--- Cuplikan Teks ---
Sabtu, 07 November 2015

Rapat Evaluasi Kerja dan Transparansi Anggaran

Rapat Evaluasi Kerja dan Transparansi Anggaran ini berlangsung pada hari Sabtu, 7 November 2015 dengan dihadiri oleh 8 anggota dari 11 Anggota BPD. Dalam rapat tersebut dicapai beberapa kesepakatan yang nantinya akan ditindak lanjuti untuk peningkatan kinerja BPD kedepan.

Rabu, 14 Oktober 2015

PBD Peduli Lingkungan


Mengawali Tahun Baru Hijriyah 1437 BPD Pinggirpapas mengadakan kegiatan KerjaBakti dengan Tema "BPD Peduli". Kegiatan ini ditempatkan di lokasi RT.05 dan 06 Dusun Dhalem Pinggirpapas Rabu, 14/10/15. Kerja bakti ini sendiri adalah salah satu bentuk kepedulian BPD Pinggirpapas terhadap lingkungan sekitar. Selain dihadiri oleh anggota BPD kegiatan ini juga turut dihadiri oleh Kadus Dhalem, Ketua RT.05 dan RT.06, Perangkat desa yang tinggal di sekitar lokasi serta warga di dua RT tersebut.

[Butir kuis berbasis grafik]

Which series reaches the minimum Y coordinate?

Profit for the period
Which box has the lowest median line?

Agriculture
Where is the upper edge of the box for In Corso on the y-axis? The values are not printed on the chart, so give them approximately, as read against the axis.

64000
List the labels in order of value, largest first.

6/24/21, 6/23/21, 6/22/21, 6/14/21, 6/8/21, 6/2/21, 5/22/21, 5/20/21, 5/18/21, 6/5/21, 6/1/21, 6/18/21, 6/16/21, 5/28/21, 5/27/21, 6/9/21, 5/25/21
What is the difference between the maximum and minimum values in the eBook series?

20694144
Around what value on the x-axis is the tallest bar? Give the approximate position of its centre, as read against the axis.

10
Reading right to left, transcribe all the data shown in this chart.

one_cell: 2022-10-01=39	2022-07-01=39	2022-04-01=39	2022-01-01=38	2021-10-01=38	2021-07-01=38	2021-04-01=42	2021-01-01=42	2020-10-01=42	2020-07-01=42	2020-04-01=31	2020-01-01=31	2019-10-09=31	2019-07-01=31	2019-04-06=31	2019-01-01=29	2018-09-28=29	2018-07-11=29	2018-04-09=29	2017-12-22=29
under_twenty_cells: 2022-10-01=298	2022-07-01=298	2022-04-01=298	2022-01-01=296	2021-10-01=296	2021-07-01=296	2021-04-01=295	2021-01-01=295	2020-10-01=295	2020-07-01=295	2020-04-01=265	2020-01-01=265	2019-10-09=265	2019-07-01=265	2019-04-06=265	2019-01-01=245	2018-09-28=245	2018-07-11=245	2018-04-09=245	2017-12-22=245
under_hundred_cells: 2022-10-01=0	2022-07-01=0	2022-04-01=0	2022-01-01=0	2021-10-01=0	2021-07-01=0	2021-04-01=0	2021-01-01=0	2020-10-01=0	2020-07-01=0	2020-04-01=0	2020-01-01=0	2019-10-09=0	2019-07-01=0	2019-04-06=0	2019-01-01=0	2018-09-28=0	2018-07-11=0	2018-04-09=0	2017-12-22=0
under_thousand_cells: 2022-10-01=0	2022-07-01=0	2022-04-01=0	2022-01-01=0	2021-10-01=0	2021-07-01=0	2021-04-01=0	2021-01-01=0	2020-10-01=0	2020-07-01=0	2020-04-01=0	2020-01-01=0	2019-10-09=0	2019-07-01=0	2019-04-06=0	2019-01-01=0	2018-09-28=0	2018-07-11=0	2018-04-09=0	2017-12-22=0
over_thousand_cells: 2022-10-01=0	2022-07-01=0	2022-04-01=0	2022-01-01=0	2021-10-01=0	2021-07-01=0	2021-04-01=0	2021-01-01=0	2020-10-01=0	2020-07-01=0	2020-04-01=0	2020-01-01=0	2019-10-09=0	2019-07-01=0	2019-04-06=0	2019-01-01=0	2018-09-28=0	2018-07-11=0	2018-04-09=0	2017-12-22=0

--- Tugas Wajib ---
**1.** Salin bagian cuplikan teks di atas mulai dari "Rapat Evaluasi Kerja dan Transparansi Anggaran ini" sampai dengan "kinerja BPD kedepan.", termasuk kedua bagian tersebut.
**2.** Menurut cuplikan teks, berapa anggota BPD yang hadir dalam Rapat Evaluasi Kerja dan Transparansi Anggaran?

--- Jawaban Latihan ---
**1.**
Rapat Evaluasi Kerja dan Transparansi Anggaran ini berlangsung pada hari Sabtu, 7 November 2015 dengan dihadiri oleh 8 anggota dari 11 Anggota BPD. Dalam rapat tersebut dicapai beberapa kesepakatan yang nantinya akan ditindak lanjuti untuk peningkatan kinerja BPD kedepan.

**2.** Delapan anggota dari 11 anggota BPD.